TEXT SEGMENT:

Python Math.erfc() Method

Junaid khan Jan 30, 2023
  1. Syntax of Python math.erfc() Method
  2. Example Code: Use of the math.erfc() Method
  3. Example Code: Cause of the TypeError When Using the math.erfc() Method
  4. Example Code: Use the math.erfc() Method to Determine the Quantiles of the Gaussian Distribution
  5. Example Code: Use the math.erfc() Method to Find the Area Under the Gaussian Probability Function
Python Math.erfc() Method

In Python, the math module provides many mathematical utility functions, and one of these methods is math.erfc(). This method aims to find the complementary error function of the specified parameter.

This complementary error function is also known as the Gaussian error function. This method throws an error if the parameter is not a number.

This method is mainly done to find the cause of the loss of significance. This method takes the values from -Infinity to +Infinity and returns the value range between 0 and 2.

EXERCISE INSTRUCTIONS: Rename "Example Code" as "Sample Code" in the math.erfc() text, starting at "Junaid khan Jan" and ending at "the specified parameter.", and give back that stretch. Use only the text above.

SUPPLIED MATERIAL:

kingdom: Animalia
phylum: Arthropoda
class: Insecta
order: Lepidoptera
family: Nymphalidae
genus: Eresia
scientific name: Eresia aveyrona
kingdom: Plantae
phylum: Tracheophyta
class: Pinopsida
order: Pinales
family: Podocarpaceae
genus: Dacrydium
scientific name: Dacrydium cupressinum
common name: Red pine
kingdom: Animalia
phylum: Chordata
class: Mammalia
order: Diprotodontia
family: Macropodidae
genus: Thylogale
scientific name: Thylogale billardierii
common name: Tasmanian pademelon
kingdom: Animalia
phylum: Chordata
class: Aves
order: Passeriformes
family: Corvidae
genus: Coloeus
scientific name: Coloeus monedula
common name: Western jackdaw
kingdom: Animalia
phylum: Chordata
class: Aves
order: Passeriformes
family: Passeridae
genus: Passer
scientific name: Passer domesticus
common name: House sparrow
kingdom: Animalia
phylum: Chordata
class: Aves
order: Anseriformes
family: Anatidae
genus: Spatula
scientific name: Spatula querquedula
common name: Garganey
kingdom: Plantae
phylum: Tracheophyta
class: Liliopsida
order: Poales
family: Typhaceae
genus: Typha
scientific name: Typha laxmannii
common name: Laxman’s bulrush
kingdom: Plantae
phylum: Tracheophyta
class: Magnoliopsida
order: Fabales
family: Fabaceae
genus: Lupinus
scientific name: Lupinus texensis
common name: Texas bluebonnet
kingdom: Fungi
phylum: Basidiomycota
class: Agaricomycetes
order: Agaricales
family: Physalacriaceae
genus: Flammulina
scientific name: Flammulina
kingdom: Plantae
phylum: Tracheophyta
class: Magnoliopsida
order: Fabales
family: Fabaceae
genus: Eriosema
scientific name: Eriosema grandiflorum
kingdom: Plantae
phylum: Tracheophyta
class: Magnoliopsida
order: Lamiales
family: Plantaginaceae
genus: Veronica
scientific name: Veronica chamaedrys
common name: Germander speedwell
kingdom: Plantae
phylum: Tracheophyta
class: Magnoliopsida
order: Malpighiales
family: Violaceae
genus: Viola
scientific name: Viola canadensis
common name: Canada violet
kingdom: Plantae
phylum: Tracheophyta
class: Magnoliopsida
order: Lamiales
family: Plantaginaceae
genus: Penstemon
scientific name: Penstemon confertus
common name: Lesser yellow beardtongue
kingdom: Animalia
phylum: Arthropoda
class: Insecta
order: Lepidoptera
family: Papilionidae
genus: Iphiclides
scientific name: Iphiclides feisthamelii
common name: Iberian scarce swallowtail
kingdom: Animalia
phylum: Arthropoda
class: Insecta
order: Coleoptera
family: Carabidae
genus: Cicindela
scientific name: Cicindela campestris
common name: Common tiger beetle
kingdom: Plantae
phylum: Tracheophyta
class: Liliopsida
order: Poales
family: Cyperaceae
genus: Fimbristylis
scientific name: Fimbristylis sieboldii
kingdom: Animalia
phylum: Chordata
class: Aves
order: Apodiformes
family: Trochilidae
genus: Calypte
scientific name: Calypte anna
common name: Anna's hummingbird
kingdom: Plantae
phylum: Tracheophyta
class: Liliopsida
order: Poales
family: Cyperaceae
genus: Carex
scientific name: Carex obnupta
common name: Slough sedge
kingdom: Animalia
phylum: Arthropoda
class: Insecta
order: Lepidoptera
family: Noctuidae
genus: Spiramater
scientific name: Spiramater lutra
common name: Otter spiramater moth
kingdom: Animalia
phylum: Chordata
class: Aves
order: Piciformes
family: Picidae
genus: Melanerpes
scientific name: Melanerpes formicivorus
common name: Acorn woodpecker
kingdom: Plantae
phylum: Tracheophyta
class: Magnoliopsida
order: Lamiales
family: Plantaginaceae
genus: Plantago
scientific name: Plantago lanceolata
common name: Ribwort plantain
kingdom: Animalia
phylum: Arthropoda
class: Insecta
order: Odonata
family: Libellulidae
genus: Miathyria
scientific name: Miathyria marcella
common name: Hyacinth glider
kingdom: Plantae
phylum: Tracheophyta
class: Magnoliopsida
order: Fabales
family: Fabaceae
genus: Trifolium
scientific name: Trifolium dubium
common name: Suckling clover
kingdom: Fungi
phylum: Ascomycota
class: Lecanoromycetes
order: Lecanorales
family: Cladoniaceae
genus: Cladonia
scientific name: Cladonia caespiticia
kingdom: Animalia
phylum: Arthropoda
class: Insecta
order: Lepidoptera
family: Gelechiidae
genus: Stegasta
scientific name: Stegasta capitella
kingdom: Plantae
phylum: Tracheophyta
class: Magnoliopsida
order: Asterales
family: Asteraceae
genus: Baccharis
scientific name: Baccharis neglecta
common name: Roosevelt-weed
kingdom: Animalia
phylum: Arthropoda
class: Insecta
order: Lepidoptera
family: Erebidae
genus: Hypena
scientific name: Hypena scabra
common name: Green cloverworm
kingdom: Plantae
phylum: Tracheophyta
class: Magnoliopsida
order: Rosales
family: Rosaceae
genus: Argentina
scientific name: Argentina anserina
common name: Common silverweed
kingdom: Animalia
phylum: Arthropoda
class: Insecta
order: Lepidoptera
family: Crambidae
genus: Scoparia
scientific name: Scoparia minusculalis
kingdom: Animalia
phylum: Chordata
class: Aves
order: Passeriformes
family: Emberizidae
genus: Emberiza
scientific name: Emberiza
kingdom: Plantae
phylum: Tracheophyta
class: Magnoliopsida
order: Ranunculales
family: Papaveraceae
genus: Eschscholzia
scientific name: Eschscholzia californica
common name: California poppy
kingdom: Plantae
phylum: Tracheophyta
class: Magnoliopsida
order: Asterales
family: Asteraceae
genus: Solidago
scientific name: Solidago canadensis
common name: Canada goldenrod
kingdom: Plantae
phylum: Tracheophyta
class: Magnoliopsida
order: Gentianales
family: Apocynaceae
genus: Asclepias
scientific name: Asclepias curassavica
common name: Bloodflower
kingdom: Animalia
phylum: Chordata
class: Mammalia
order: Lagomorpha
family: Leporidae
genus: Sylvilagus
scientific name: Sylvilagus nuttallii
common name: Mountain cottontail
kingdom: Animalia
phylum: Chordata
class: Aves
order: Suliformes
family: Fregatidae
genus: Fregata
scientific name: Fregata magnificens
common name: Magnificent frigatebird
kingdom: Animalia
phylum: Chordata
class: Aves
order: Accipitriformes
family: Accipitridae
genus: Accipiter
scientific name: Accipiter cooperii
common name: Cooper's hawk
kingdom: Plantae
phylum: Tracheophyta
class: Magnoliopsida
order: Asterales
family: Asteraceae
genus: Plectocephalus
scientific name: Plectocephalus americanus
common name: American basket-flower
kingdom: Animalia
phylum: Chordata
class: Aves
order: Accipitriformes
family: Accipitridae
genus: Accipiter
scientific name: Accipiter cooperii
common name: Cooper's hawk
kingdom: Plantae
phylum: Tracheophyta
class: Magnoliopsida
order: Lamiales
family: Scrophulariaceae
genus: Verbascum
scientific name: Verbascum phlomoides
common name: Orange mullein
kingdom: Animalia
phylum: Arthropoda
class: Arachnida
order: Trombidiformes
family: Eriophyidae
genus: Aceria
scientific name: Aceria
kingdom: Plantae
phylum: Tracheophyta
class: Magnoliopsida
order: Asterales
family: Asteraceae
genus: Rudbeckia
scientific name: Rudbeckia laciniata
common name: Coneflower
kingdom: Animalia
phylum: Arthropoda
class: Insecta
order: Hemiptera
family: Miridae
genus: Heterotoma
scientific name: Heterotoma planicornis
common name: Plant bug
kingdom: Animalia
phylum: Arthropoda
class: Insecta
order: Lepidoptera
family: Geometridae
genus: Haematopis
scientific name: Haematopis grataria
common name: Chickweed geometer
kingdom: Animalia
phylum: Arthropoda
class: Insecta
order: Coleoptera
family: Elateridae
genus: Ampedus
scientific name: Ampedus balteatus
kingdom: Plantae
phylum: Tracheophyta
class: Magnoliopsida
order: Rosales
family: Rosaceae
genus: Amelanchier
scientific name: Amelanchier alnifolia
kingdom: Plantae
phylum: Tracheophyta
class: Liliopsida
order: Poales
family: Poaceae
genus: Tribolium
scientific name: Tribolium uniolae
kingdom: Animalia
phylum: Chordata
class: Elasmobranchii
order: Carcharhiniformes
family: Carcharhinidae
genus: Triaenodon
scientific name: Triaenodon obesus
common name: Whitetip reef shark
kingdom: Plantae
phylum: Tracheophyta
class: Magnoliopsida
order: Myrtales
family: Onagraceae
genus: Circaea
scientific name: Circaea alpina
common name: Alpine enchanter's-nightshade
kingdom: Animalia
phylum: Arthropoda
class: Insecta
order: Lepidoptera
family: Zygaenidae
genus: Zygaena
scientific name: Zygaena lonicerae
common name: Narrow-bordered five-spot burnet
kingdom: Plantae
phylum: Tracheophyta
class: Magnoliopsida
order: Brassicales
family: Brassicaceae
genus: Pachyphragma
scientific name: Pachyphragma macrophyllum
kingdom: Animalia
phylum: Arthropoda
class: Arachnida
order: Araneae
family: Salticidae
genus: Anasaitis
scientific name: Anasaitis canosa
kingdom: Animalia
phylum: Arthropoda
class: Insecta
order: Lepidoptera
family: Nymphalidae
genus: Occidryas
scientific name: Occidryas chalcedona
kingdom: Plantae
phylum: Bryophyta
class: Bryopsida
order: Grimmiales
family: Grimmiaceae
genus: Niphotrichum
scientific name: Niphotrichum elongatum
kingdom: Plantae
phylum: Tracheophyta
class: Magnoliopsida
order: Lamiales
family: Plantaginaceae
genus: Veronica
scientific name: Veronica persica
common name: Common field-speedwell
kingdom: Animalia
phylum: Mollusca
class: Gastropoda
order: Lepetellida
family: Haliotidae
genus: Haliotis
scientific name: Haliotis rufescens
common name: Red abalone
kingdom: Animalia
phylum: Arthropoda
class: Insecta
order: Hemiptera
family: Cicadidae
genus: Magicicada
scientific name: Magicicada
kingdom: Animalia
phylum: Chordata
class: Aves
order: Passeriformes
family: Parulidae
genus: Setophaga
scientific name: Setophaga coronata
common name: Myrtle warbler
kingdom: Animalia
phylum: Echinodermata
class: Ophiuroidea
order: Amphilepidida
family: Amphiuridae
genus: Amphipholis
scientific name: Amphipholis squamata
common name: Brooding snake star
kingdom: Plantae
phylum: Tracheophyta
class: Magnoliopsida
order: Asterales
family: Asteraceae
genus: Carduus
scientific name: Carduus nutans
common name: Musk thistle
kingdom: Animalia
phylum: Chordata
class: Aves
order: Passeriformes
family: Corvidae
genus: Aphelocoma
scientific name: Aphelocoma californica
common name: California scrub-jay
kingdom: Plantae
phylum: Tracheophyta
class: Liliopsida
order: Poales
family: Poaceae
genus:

WRITTEN SOLUTION:
Junaid khan Jan 30, 2023
  1. Syntax of Python math.erfc() Method
  2. Sample Code: Use of the math.erfc() Method
  3. Sample Code: Cause of the TypeError When Using the math.erfc() Method
  4. Sample Code: Use the math.erfc() Method to Determine the Quantiles of the Gaussian Distribution
  5. Sample Code: Use the math.erfc() Method to Find the Area Under the Gaussian Probability Function
Python Math.erfc() Method

In Python, the math module provides many mathematical utility functions, and one of these methods is math.erfc(). This method aims to find the complementary error function of the specified parameter.